Bases: _Preprocessor

A mapping preprocessor maps categorical values, discrete values and individual words in a text field to numerical values. These numerical values are retrieved by aggregating targets in the relational neighbourhood.

You are particularly encouraged to use the mapping preprocessor in combination with FastProp.

Refer to the User guide for more information.

Args:
aggregation (List[aggregations], optional):

The aggregation function to use over the targets.

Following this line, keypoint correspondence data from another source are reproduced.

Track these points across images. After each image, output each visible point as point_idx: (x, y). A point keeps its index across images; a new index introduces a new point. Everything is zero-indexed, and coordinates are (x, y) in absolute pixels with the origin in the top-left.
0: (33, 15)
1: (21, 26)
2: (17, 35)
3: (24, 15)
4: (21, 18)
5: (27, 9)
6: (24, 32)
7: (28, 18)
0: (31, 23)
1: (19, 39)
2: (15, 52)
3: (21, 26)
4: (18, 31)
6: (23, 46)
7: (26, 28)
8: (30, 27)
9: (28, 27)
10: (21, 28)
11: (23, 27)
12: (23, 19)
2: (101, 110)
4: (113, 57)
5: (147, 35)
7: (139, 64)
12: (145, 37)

Must be from aggregations.

min_freq (int, optional):

The minimum number of targets required for a value to be included in the mapping. Range: [0, \(\infty\)]

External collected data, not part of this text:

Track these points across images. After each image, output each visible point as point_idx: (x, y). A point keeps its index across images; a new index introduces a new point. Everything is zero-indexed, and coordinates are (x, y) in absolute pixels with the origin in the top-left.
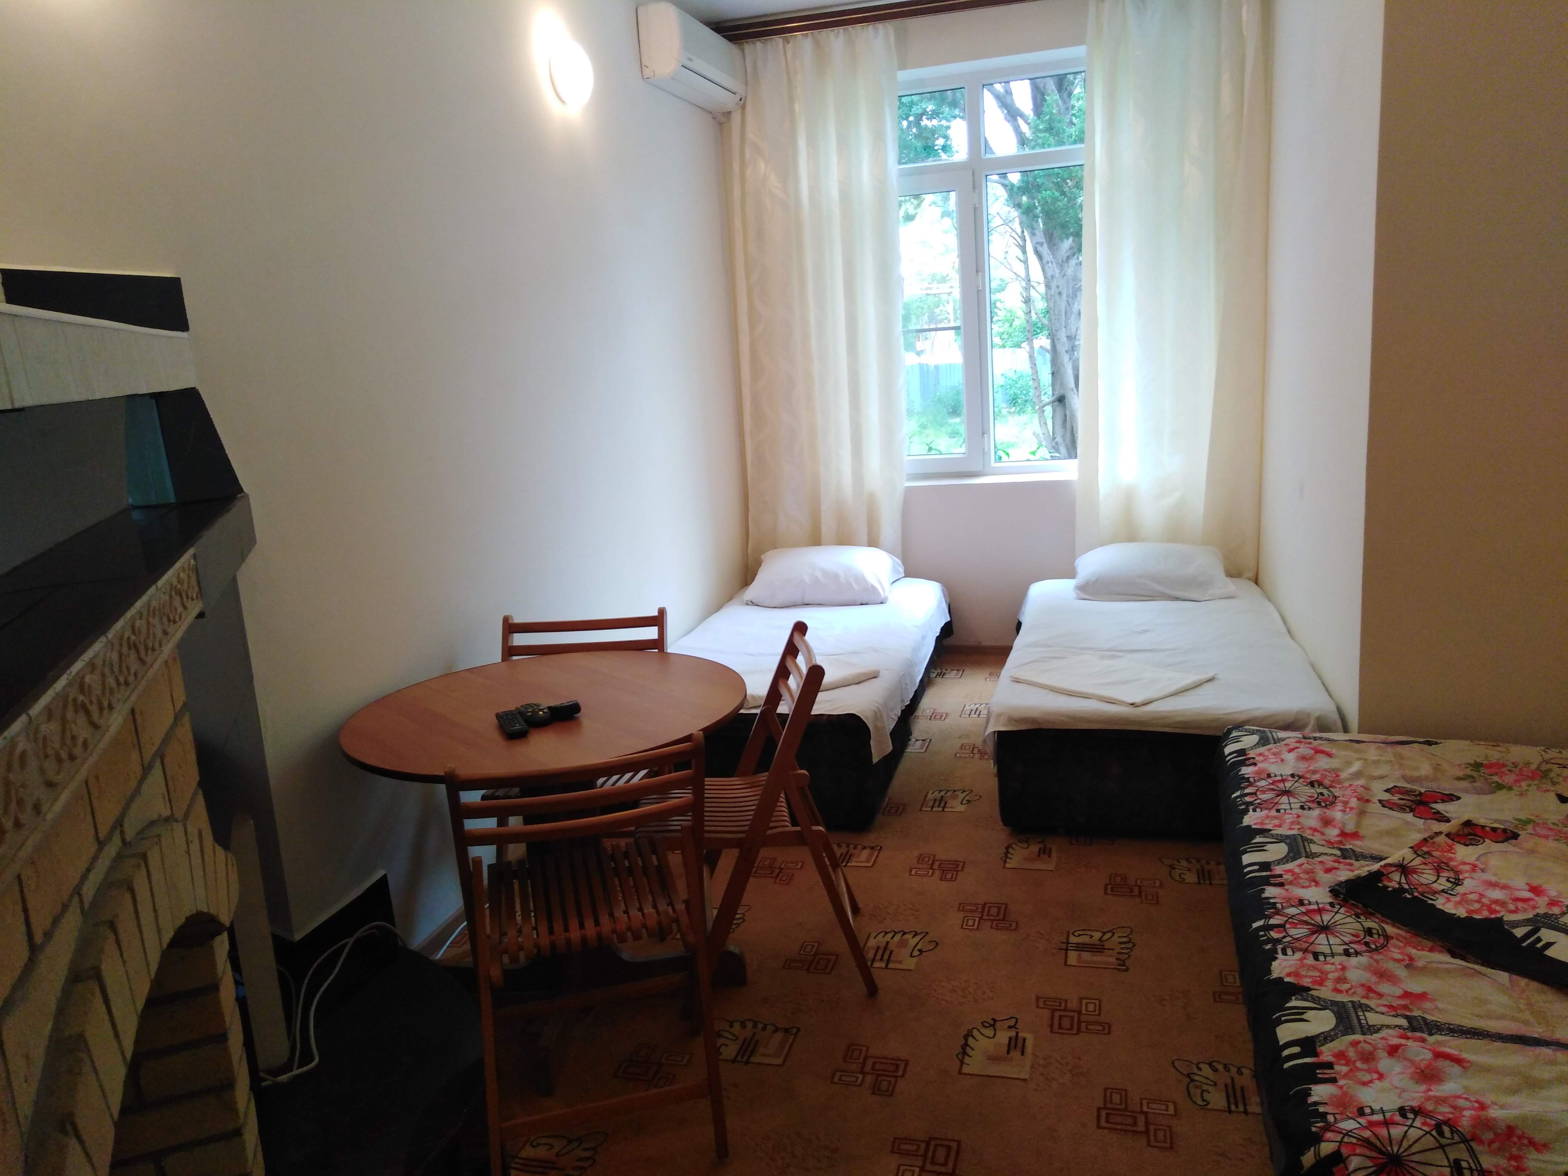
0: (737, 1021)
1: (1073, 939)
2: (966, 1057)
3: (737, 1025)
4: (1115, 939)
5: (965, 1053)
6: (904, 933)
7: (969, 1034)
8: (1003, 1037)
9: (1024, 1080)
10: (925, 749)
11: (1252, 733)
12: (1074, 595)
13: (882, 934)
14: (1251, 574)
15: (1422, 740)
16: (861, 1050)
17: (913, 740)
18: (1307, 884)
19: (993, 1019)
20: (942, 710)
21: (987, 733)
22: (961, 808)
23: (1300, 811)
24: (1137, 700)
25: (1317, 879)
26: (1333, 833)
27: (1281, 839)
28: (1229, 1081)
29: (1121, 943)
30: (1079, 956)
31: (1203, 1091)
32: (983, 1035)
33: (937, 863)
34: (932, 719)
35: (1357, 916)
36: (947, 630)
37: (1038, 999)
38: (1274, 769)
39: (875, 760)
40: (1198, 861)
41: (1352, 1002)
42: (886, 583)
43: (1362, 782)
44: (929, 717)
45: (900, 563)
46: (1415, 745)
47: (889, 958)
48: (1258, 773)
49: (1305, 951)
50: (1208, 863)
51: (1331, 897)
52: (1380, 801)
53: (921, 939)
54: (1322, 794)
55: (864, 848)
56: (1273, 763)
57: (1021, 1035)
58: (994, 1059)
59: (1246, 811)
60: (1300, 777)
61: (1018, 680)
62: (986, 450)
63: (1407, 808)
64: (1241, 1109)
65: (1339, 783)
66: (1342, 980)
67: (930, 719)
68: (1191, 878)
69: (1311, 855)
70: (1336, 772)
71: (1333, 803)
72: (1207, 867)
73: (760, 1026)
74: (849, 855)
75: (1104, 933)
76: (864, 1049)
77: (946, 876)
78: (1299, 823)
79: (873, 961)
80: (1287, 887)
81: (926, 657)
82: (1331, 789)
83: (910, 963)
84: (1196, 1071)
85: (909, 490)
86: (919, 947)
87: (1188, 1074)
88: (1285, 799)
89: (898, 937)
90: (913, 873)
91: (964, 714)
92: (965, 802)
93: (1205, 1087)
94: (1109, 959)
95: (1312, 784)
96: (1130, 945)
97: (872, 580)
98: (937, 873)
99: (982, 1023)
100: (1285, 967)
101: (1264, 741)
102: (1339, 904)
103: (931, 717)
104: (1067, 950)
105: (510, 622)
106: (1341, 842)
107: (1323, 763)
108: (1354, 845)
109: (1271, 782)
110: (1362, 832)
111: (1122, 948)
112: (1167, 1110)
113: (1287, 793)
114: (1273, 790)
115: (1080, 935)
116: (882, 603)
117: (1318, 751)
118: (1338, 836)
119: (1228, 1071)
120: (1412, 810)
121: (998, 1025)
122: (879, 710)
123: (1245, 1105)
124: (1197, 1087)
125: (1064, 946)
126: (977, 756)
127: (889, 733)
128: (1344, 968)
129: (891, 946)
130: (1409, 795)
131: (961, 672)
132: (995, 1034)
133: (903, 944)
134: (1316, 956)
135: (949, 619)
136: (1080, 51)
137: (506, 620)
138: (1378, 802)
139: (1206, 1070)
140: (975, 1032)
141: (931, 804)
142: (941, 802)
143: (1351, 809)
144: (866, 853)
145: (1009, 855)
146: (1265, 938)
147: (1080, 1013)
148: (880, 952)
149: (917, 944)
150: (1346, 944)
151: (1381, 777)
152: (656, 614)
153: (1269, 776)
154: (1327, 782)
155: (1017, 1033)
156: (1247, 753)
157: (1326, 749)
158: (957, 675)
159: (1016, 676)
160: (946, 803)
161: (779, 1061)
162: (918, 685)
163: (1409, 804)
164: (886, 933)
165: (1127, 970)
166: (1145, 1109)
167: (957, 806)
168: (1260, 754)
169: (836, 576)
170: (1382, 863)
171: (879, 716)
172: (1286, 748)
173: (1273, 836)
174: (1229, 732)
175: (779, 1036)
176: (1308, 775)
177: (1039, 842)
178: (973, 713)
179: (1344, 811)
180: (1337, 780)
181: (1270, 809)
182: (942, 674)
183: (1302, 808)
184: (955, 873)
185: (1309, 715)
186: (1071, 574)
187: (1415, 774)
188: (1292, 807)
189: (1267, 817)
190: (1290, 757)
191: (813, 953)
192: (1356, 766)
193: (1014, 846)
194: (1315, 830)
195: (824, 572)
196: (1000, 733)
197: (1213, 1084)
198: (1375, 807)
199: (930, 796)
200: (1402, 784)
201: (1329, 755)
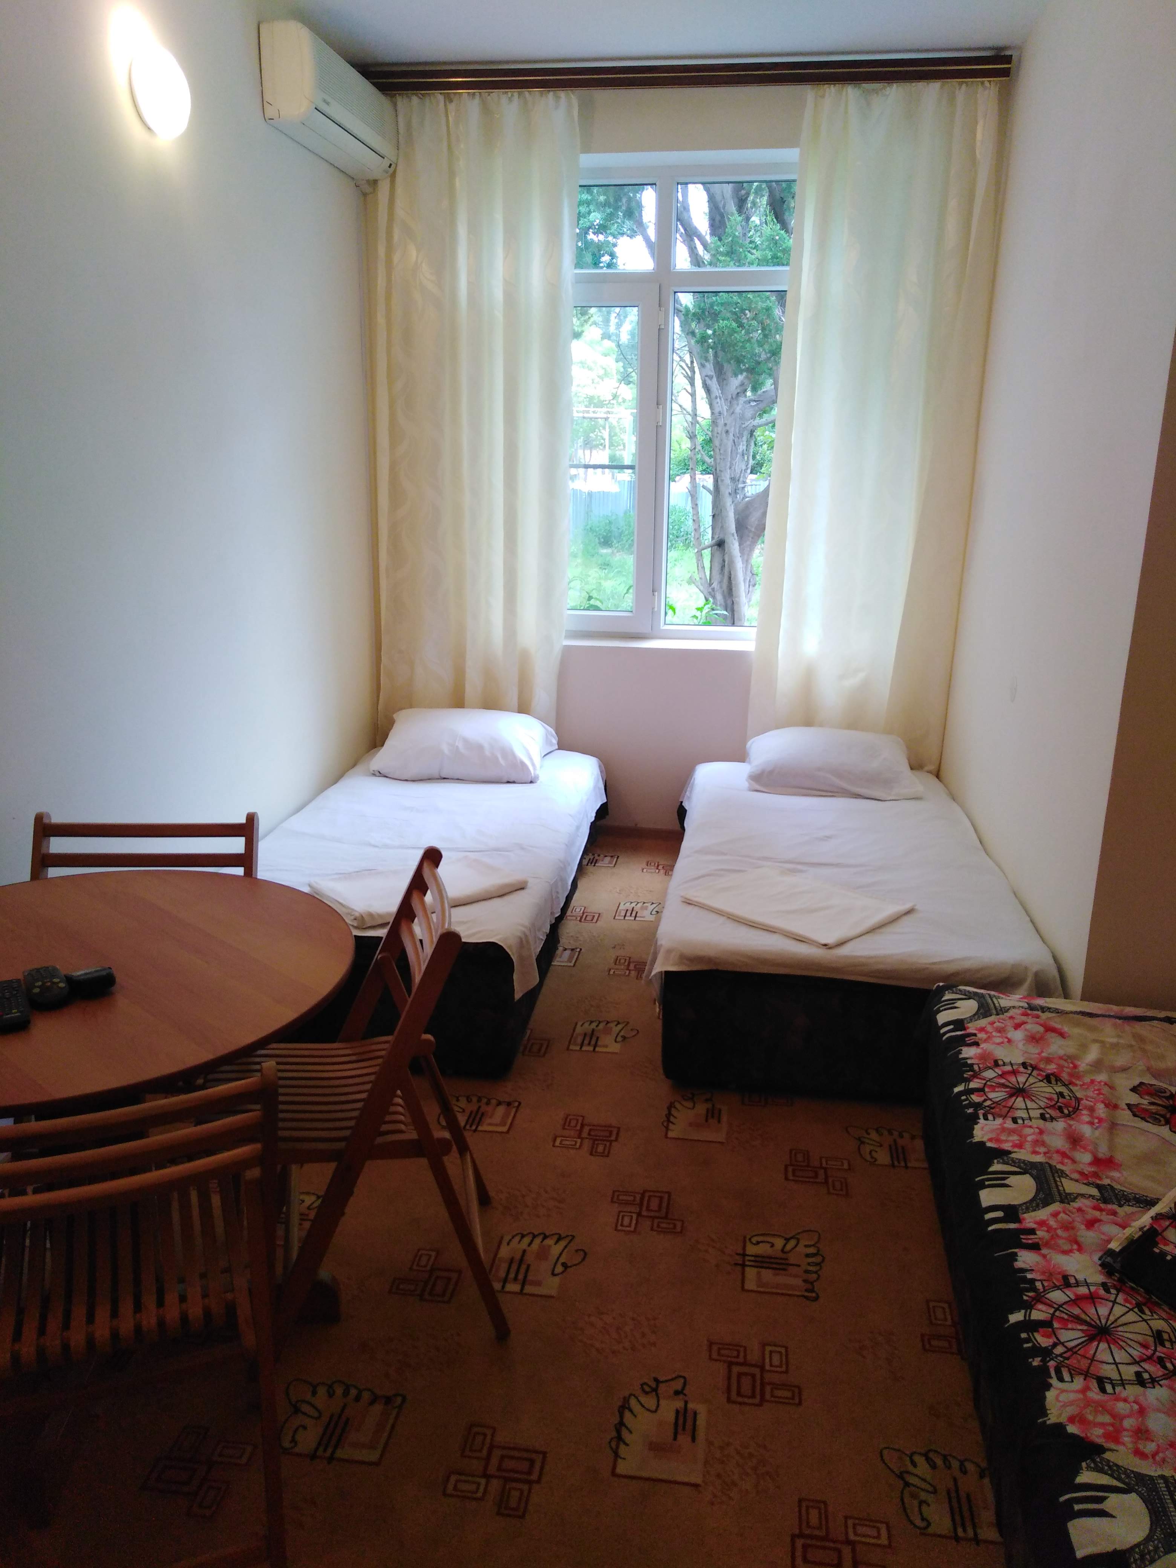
0: (323, 1384)
1: (751, 1250)
2: (622, 1447)
3: (322, 1391)
4: (801, 1249)
5: (619, 1439)
6: (545, 1237)
7: (625, 1406)
8: (669, 1409)
9: (696, 1486)
10: (573, 961)
11: (969, 996)
12: (746, 785)
13: (517, 1238)
14: (932, 767)
15: (1163, 1014)
16: (485, 1435)
17: (561, 949)
18: (1066, 1247)
19: (656, 1380)
20: (593, 908)
21: (653, 973)
22: (615, 1048)
23: (1041, 1123)
24: (830, 940)
25: (1080, 1239)
26: (1085, 1158)
27: (1026, 1168)
28: (951, 1485)
29: (807, 1256)
30: (759, 1273)
31: (921, 1503)
32: (643, 1406)
33: (586, 1129)
34: (583, 920)
35: (1139, 1306)
36: (602, 812)
37: (711, 1344)
38: (1001, 1053)
39: (518, 996)
40: (890, 1132)
41: (1162, 1477)
42: (537, 759)
43: (1102, 1077)
44: (579, 919)
45: (554, 732)
46: (1155, 1023)
47: (525, 1277)
48: (983, 1057)
49: (1086, 1374)
50: (901, 1136)
51: (1101, 1273)
52: (1129, 1106)
53: (566, 1247)
54: (1061, 1094)
55: (499, 1103)
56: (998, 1044)
57: (690, 1406)
58: (656, 1448)
59: (974, 1119)
60: (1034, 1068)
61: (690, 902)
62: (656, 609)
63: (1162, 1119)
64: (970, 1533)
65: (1079, 1077)
66: (1142, 1433)
67: (580, 921)
68: (883, 1157)
69: (1067, 1198)
70: (1072, 1059)
71: (1076, 1109)
72: (900, 1142)
73: (353, 1392)
74: (480, 1113)
75: (787, 1240)
76: (489, 1432)
77: (597, 1148)
78: (1043, 1144)
79: (505, 1281)
80: (1044, 1251)
81: (579, 850)
82: (1071, 1087)
83: (551, 1285)
84: (911, 1468)
85: (567, 648)
86: (562, 1260)
87: (901, 1473)
88: (1019, 1102)
89: (537, 1241)
90: (557, 1143)
91: (619, 916)
92: (619, 1039)
93: (923, 1496)
94: (793, 1281)
95: (1048, 1078)
96: (818, 1259)
97: (521, 755)
98: (587, 1144)
99: (642, 1385)
100: (1065, 1405)
101: (984, 1010)
102: (1115, 1287)
103: (581, 918)
104: (743, 1265)
105: (46, 821)
106: (1095, 1175)
107: (1056, 1047)
108: (1112, 1179)
109: (1000, 1073)
110: (1119, 1157)
111: (809, 1264)
112: (878, 1537)
113: (1019, 1092)
114: (1003, 1085)
115: (758, 1243)
116: (531, 782)
117: (1049, 1029)
118: (1091, 1164)
119: (949, 1467)
120: (1167, 1122)
121: (662, 1388)
122: (526, 936)
123: (974, 1527)
124: (914, 1496)
125: (739, 1260)
126: (633, 973)
127: (535, 958)
128: (1142, 1411)
129: (529, 1258)
130: (1160, 1097)
131: (615, 859)
132: (658, 1406)
133: (543, 1254)
134: (1101, 1382)
135: (605, 801)
136: (791, 155)
137: (39, 820)
138: (1126, 1107)
139: (922, 1467)
140: (633, 1402)
141: (579, 1040)
142: (592, 1038)
143: (1101, 1120)
144: (501, 1110)
145: (672, 1119)
146: (1030, 1345)
147: (762, 1368)
148: (514, 1267)
149: (561, 1254)
150: (1135, 1362)
151: (1124, 1069)
152: (243, 820)
153: (996, 1064)
154: (1065, 1076)
155: (686, 1403)
156: (966, 1025)
157: (1058, 1026)
158: (610, 863)
159: (688, 897)
160: (598, 1038)
161: (374, 1456)
162: (569, 888)
163: (1163, 1111)
164: (523, 1236)
165: (816, 1299)
166: (852, 1537)
167: (610, 1045)
168: (982, 1030)
169: (480, 747)
170: (1153, 1211)
171: (524, 942)
172: (1009, 1023)
173: (1014, 1162)
174: (941, 991)
175: (378, 1408)
176: (1042, 1066)
177: (707, 1100)
178: (628, 914)
179: (1091, 1123)
180: (1075, 1074)
181: (1005, 1117)
182: (594, 861)
183: (1043, 1117)
184: (608, 1144)
185: (1026, 968)
186: (740, 756)
187: (1161, 1065)
188: (1032, 1116)
189: (1003, 1130)
190: (1018, 1035)
191: (429, 1268)
192: (1093, 1054)
193: (677, 1105)
194: (1064, 1155)
195: (466, 741)
196: (667, 974)
197: (931, 1489)
198: (1125, 1116)
199: (579, 1030)
200: (1148, 1080)
201: (1062, 1035)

multithreading (bool, optional):

Whether you want to apply multithreading.

Example:
mapping = getml.preprocessors.Mapping()

pipe = getml.Pipeline(
    population=population_placeholder,
    peripheral=[order_placeholder, trans_placeholder],
    preprocessors=[mapping],
    feature_learners=[feature_learner_1, feature_learner_2],
    feature_selectors=feature_selector,
    predictors=predictor,
    share_selected_features=0.5
)
Note:

Not supported in the getML community edition.

Attributes Summary

agg_sets

min_freq

multithreading

Methods Summary

validate([params])

Checks both the types and the values of all instance variables and raises an exception if something is off.

Attributes Documentation

agg_sets: ClassVar[_Aggregations] = _Aggregations(All=['AVG', 'COUNT', 'COUNT DISTINCT', 'COUNT DISTINCT OVER COUNT', 'COUNT MINUS COUNT DISTINCT', 'KURTOSIS', 'MAX', 'MEDIAN', 'MIN', 'MODE', 'NUM MAX', 'NUM MIN', 'Q1', 'Q5', 'Q10', 'Q25', 'Q75', 'Q90', 'Q95', 'Q99', 'SKEW', 'STDDEV', 'SUM', 'VAR', 'VARIATION COEFFICIENT'], Default=['AVG'], Minimal=['AVG'])
min_freq: int = 30
multithreading: bool = True

Methods Documentation

validate(params=None)[source]

Checks both the types and the values of all instance variables and raises an exception if something is off.

Args:
params (dict, optional):

A dictionary containing the parameters to validate. If not is passed, the own parameters will be validated.